Percentage of Users Attended a Contest
Problem
Table: Users
+-------------+---------+
| Column Name | Type |
+-------------+---------+
| user_id | int |
| user_name | varchar |
+-------------+---------+
user_id is the primary key (column with unique values) for this table.
Each row of this table contains the name and the id of a user.
Table: Register
+-------------+---------+
| Column Name | Type |
+-------------+---------+
| contest_id | int |
| user_id | int |
+-------------+---------+
(contest_id, user_id) is the primary key (combination of columns with unique values) for this table.
Each row of this table contains the id of a user and the contest they registered into.
Write a solution to find the percentage of the users registered in each contest rounded to two decimals.
Return the result table ordered by percentage in descending order. In case of a tie, order it by contest_id in ascending order.
The result format is in the following example.
Examples
Example 1
Input:
Users table:
+---------+-----------+
| user_id | user_name |
+---------+-----------+
| 6 | Alice |
| 2 | Bob |
| 7 | Alex |
+---------+-----------+
Register table:
+------------+---------+
| contest_id | user_id |
+------------+---------+
| 215 | 6 |
| 209 | 2 |
| 208 | 2 |
| 210 | 6 |
| 208 | 6 |
| 209 | 7 |
| 209 | 6 |
| 215 | 7 |
| 208 | 7 |
| 210 | 2 |
| 207 | 2 |
| 210 | 7 |
+------------+---------+
Output:
+------------+------------+
| contest_id | percentage |
+------------+------------+
| 208 | 100.0 |
| 209 | 100.0 |
| 210 | 100.0 |
| 215 | 66.67 |
| 207 | 33.33 |
+------------+------------+
Explanation:
All the users registered in contests 208, 209, and 210. The percentage is 100% and we sort them in the answer table by contest_id in ascending order.

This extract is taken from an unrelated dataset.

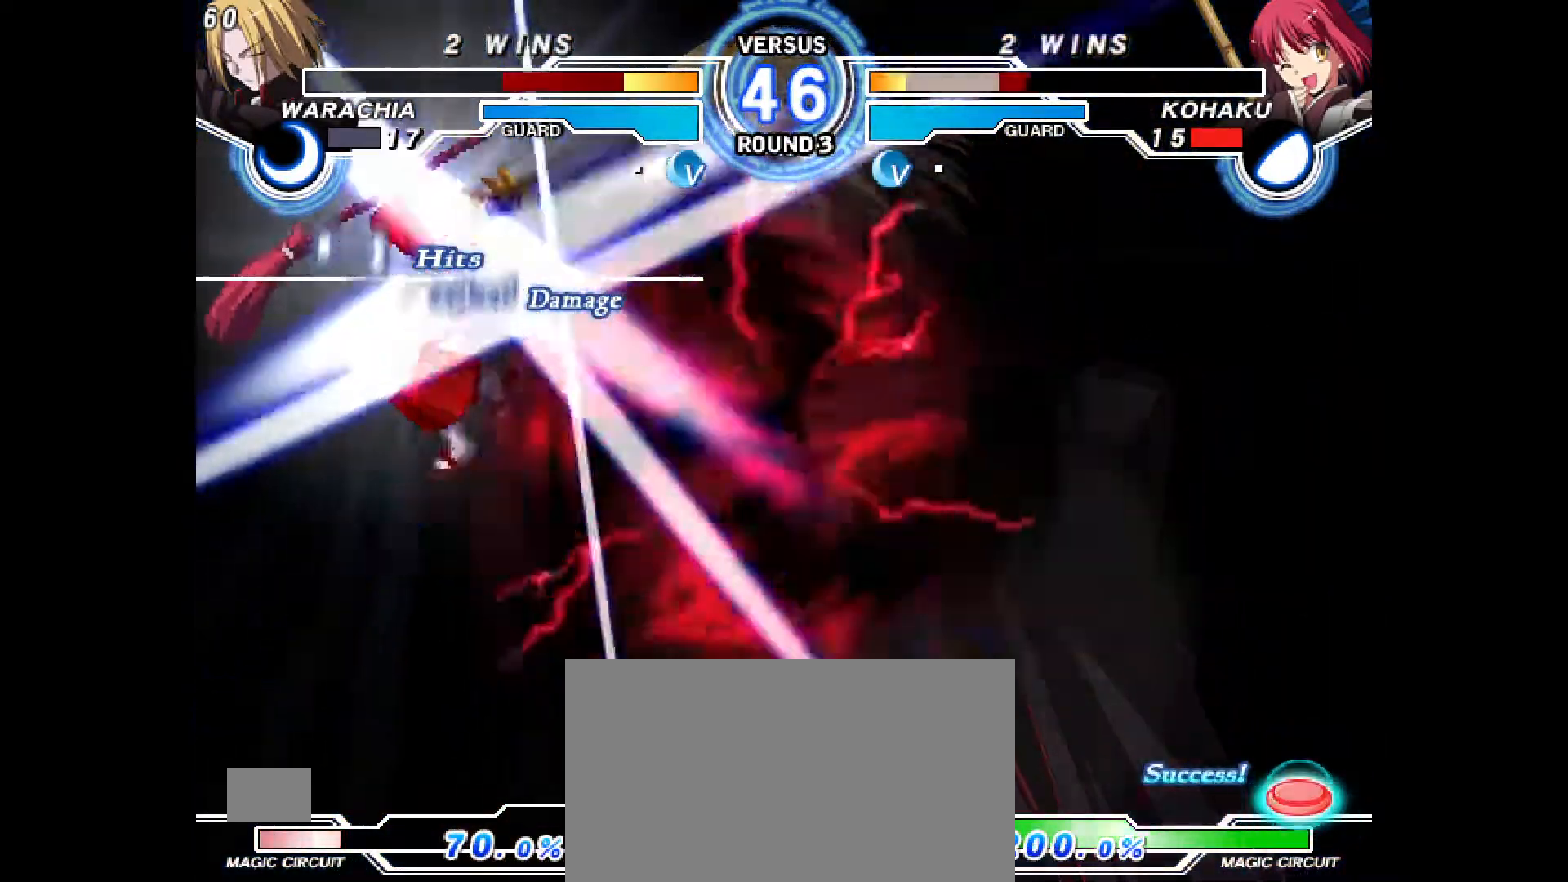
{"buttons": ["CROSS", "CIRCLE", "DPAD_LEFT"], "events": [[17, "CIRCLE", "up"], [17, "CROSS", "up"], [33, "DPAD_LEFT", "up"], [83, "CIRCLE", "down"], [83, "CROSS", "down"], [100, "DPAD_LEFT", "down"], [150, "CIRCLE", "up"], [150, "CROSS", "up"], [167, "DPAD_LEFT", "up"], [217, "CIRCLE", "down"], [217, "CROSS", "down"], [217, "DPAD_LEFT", "down"], [283, "CIRCLE", "up"], [283, "CROSS", "up"], [300, "DPAD_LEFT", "up"], [350, "CIRCLE", "down"], [350, "CROSS", "down"], [350, "DPAD_LEFT", "down"], [400, "CROSS", "up"], [417, "CIRCLE", "up"], [450, "DPAD_LEFT", "up"], [467, "CIRCLE", "down"], [467, "CROSS", "down"], [500, "DPAD_LEFT", "down"]]}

Alice and Alex registered in contest 215 and the percentage is ((2/3) * 100) = 66.67%
Bob registered in contest 207 and the percentage is ((1/3) * 100) = 33.33%
Solution
Method 1 - Count Distinct per Contest (Aggregation)
Intuition
For each contest, we need to find the percentage of all users who registered, rounded to two decimals. This is a classic aggregation and join problem: for each contest_id count distinct user_ids and divide by the total number of users (total_users).
Approach
Count the number of unique user_ids per contest_id, let total_users = total users from the Users table, compute percentage = COUNT(DISTINCT user_id) * 100.0 / total_users and round to two decimals. Sort by percentage descending and contest_id ascending.
Complexity
- ⏰ Time complexity:
O(N)where N is the number of registrations - 🧺 Space complexity:
O(C)where C is the number of contests
Code
MySQL
SELECT
contest_id,
ROUND(COUNT(DISTINCT user_id) * 100.0 / (SELECT COUNT(*) FROM Users), 2) AS percentage
FROM Register
GROUP BY contest_id
ORDER BY percentage DESC, contest_id ASC;
PostgreSQL
SELECT
contest_id,
ROUND(COUNT(DISTINCT user_id) * 100.0 / (SELECT COUNT(*) FROM Users), 2) AS percentage
FROM Register
GROUP BY contest_id
ORDER BY percentage DESC, contest_id ASC;
Python (pandas)
import pandas as pd
def percentage_of_users_attended(users: pd.DataFrame, register: pd.DataFrame) -> pd.DataFrame:
total_users = users['user_id'].nunique()
df = register.groupby('contest_id')['user_id'].nunique().reset_index()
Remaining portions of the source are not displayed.